TASK BRIEF: Every line from the one with "前一天美国还信誓旦旦，对全球征税不手软，关税政策绝" to the one with "Немногим ранее Госдеп", including those two, is to be copied exactly; all other lines of the entries below are left out.

SUPPLIED MATERIAL:
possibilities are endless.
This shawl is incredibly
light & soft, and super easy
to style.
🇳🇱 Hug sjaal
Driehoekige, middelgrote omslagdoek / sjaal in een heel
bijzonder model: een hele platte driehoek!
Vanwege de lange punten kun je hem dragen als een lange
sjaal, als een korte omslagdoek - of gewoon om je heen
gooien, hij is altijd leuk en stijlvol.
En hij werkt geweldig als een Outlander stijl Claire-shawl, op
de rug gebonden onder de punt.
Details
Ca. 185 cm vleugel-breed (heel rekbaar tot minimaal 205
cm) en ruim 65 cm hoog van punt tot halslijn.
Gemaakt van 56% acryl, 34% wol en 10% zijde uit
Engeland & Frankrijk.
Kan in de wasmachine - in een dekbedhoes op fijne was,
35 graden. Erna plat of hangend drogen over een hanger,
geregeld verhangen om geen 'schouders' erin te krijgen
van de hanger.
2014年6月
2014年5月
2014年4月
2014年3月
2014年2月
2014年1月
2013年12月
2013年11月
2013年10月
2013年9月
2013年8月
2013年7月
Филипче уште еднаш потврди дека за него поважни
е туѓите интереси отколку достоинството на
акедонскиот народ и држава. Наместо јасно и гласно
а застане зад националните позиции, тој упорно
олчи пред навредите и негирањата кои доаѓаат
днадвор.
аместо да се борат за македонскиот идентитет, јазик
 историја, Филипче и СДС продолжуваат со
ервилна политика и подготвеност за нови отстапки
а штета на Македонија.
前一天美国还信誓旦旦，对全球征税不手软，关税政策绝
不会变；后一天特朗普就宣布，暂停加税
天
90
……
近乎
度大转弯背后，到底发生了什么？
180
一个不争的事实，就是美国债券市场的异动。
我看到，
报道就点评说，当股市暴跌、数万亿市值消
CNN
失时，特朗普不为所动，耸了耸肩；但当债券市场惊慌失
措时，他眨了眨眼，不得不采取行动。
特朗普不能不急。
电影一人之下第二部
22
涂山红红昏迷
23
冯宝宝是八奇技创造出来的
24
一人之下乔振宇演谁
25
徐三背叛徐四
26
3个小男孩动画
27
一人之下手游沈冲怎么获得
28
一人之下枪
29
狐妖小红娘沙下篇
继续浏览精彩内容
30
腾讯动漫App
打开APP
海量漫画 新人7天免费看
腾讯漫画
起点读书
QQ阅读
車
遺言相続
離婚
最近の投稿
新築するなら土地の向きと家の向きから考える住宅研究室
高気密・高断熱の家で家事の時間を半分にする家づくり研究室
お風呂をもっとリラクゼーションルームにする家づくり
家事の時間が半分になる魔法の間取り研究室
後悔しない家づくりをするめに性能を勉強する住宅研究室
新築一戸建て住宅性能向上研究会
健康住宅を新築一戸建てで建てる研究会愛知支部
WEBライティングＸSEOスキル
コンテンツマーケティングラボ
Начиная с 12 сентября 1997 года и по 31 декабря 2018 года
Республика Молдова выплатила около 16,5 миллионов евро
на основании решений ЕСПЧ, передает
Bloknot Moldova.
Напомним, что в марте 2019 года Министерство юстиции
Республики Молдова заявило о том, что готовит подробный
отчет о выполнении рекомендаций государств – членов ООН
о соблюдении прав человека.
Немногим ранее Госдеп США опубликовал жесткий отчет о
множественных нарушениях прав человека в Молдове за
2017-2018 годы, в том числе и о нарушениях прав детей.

REPLY:
前一天美国还信誓旦旦，对全球征税不手软，关税政策绝
不会变；后一天特朗普就宣布，暂停加税
天
90
……
近乎
度大转弯背后，到底发生了什么？
180
一个不争的事实，就是美国债券市场的异动。
我看到，
报道就点评说，当股市暴跌、数万亿市值消
CNN
失时，特朗普不为所动，耸了耸肩；但当债券市场惊慌失
措时，他眨了眨眼，不得不采取行动。
特朗普不能不急。
电影一人之下第二部
22
涂山红红昏迷
23
冯宝宝是八奇技创造出来的
24
一人之下乔振宇演谁
25
徐三背叛徐四
26
3个小男孩动画
27
一人之下手游沈冲怎么获得
28
一人之下枪
29
狐妖小红娘沙下篇
继续浏览精彩内容
30
腾讯动漫App
打开APP
海量漫画 新人7天免费看
腾讯漫画
起点读书
QQ阅读
車
遺言相続
離婚
最近の投稿
新築するなら土地の向きと家の向きから考える住宅研究室
高気密・高断熱の家で家事の時間を半分にする家づくり研究室
お風呂をもっとリラクゼーションルームにする家づくり
家事の時間が半分になる魔法の間取り研究室
後悔しない家づくりをするめに性能を勉強する住宅研究室
新築一戸建て住宅性能向上研究会
健康住宅を新築一戸建てで建てる研究会愛知支部
WEBライティングＸSEOスキル
コンテンツマーケティングラボ
Начиная с 12 сентября 1997 года и по 31 декабря 2018 года
Республика Молдова выплатила около 16,5 миллионов евро
на основании решений ЕСПЧ, передает
Bloknot Moldova.
Напомним, что в марте 2019 года Министерство юстиции
Республики Молдова заявило о том, что готовит подробный
отчет о выполнении рекомендаций государств – членов ООН
о соблюдении прав человека.
Немногим ранее Госдеп США опубликовал жесткий отчет о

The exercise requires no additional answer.